* TO BE DONE *
In the FM transmitter write-up, copy out everything from "here’s the schematic" down to "the antenna wire.", changing "antenna" to "aerial" wherever it appears.

* READING PASSAGE *
The FM transmitter circuit itself is based off one of [Art Swan]‘s builds, but instead of the solderless breadboard construction you would expect to find in a small demo circuit, [Angelo] went all the way, etching his own PCB and winding his own coil.

Using photosensitized copper clad board, [Angelo] laid out the circuit with Fritzing, etched a board, and went at it with a drill. The components found in the transmitter are pretty standard and with the exception of the trimmer cap and electret mic, can be picked up in the parts drawers of any Radio Shack. He gets bonus points for using a 1/4 – 20 bolt for winding the coil, too.

The power supply for the transmitter is a single 9V battery, the battery connector being salvaged from a dead 9V. Awesome work, and for someone so young, [Angelo] already seems to have a grasp of all the random, seemingly useless information that makes prototyping so much easier. Video below.

Comments

  1. jpnorair says:

    Lower frequencies can travel a long way, and through walls relatively easily. Here’s a way to get the range much farther: attach a long wire to the ground of your circuit (e.g. 3m).

  2. cheapskate says:

    Nice build! Next step: build a SMD version that fits inside of a 9V battery connector.

    Warning for heavy tab users; the second link will autoplay an ad with sound (when you have a few hundered tabs open it can be a nightmare to find the one that’s playing sound)

  3. freddie says:

    asking here because i couldnt find any resources on google:

    here’s the schematic of the device http://i.imgur.com/ESFks72.jpg

    i get that there’s two amplifier stages to bring the signal’s voltage up, but why is there an inductor at the end? Is the inductor required to make the antenna transmit, and if so, how? Also why does changing the capacity of that last capacitor change the quality of reception, does changing the capacitance change the broadcast frequency, or is that cap have to be ‘in-sync’ with the inductor in some way to produce a higher quality signal?

    • jpnorair says:

      I haven’t looked at any schematics, but from experience I can guess that the large, air-core inductor is part of the antenna, as is the trim capacitor. The purpose of these is to make an impedance match at certain frequency. The large inductor also helps to reduce the required length of the antenna wire.

      • Franklyn says:

        You shouldn’t just reply then. The inductor and capacitor together form a hartley/colpitts LC oscillator that provides the carrier.

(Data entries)
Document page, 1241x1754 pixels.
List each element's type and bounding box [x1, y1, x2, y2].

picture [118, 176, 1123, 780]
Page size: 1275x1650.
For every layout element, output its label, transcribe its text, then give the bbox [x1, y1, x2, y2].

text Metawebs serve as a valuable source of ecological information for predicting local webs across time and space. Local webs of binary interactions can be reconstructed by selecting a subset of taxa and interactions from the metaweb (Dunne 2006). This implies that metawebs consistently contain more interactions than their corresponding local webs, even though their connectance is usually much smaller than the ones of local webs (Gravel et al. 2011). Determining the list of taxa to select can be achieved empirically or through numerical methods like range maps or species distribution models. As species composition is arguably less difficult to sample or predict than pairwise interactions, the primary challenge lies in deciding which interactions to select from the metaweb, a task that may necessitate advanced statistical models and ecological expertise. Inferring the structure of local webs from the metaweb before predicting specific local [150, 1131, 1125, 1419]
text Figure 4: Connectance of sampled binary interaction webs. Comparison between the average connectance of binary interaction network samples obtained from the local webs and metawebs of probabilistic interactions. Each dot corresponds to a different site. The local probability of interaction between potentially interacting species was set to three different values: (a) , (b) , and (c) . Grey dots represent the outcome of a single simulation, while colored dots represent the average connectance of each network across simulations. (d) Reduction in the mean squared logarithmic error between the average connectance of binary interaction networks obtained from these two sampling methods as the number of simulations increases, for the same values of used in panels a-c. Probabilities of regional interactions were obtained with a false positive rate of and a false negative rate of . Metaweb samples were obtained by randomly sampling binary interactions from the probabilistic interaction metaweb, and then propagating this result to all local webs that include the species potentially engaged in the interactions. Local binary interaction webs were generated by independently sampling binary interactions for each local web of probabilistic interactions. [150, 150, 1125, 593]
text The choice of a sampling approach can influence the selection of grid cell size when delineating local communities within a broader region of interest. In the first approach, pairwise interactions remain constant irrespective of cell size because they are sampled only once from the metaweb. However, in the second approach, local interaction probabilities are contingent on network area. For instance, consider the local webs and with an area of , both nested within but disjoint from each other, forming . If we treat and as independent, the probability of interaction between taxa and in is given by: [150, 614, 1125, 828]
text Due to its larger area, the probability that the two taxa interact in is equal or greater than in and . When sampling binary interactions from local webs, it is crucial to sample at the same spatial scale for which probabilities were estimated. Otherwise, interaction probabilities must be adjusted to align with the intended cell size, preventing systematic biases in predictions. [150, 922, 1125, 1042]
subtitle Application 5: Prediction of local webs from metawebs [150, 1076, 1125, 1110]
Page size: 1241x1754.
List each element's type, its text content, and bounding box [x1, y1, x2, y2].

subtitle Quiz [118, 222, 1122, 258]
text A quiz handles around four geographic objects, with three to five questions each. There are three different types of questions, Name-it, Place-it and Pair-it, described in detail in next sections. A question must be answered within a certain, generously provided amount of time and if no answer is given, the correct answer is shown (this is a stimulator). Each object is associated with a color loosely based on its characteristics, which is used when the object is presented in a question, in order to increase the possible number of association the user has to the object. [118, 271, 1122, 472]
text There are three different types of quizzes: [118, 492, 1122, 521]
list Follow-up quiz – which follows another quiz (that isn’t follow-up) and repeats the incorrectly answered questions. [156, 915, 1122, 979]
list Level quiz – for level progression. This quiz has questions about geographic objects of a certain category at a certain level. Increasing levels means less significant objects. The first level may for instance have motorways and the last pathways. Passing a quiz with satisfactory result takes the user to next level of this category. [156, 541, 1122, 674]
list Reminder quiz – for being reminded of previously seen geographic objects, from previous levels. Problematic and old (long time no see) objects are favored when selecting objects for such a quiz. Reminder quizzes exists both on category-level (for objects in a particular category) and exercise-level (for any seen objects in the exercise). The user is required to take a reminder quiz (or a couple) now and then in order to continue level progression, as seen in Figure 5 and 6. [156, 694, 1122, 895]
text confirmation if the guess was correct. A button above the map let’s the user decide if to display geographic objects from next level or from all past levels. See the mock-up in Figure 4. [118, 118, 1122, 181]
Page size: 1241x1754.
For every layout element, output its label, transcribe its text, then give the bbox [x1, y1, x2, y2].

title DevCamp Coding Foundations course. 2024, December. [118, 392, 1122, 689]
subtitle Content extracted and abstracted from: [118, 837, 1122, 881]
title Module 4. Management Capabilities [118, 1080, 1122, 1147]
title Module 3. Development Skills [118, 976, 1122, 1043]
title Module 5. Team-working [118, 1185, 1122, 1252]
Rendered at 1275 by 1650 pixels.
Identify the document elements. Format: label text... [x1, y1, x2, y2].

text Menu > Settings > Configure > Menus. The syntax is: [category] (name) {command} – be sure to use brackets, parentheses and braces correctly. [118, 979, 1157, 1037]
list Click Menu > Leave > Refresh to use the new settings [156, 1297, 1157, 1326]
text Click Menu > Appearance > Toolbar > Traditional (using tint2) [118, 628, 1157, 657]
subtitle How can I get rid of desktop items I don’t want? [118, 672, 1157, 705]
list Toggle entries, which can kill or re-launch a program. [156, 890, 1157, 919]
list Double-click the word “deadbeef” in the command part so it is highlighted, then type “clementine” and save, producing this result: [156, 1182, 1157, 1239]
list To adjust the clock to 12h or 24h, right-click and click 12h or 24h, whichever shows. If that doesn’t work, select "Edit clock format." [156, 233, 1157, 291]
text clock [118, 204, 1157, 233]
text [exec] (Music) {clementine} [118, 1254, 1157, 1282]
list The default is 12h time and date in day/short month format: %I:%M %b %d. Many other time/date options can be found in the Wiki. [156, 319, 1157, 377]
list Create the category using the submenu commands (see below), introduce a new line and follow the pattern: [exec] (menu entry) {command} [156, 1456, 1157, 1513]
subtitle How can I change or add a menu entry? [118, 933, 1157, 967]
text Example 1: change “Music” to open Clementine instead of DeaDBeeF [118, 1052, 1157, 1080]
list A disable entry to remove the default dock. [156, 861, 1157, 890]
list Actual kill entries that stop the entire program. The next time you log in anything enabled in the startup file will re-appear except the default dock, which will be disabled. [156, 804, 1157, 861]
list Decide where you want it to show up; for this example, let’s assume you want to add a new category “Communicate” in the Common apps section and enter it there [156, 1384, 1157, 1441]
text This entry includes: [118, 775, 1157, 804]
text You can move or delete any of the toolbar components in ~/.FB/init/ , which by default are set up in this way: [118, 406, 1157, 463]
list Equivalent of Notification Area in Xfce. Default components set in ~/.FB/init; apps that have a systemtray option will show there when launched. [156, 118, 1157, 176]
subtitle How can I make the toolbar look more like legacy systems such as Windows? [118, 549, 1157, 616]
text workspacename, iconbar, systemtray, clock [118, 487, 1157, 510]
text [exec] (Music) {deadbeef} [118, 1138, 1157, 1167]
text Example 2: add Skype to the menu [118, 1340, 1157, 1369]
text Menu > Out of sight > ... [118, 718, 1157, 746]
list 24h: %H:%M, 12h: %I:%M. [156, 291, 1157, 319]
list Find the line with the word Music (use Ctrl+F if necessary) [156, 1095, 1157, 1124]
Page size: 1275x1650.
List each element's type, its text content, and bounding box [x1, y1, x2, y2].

* EXPECTED OUTPUT *
here’s the schematic of the device http://i.imgur.com/ESFks72.jpg

    i get that there’s two amplifier stages to bring the signal’s voltage up, but why is there an inductor at the end? Is the inductor required to make the aerial transmit, and if so, how? Also why does changing the capacity of that last capacitor change the quality of reception, does changing the capacitance change the broadcast frequency, or is that cap have to be ‘in-sync’ with the inductor in some way to produce a higher quality signal?

    • jpnorair says:

      I haven’t looked at any schematics, but from experience I can guess that the large, air-core inductor is part of the aerial, as is the trim capacitor. The purpose of these is to make an impedance match at certain frequency. The large inductor also helps to reduce the required length of the aerial wire.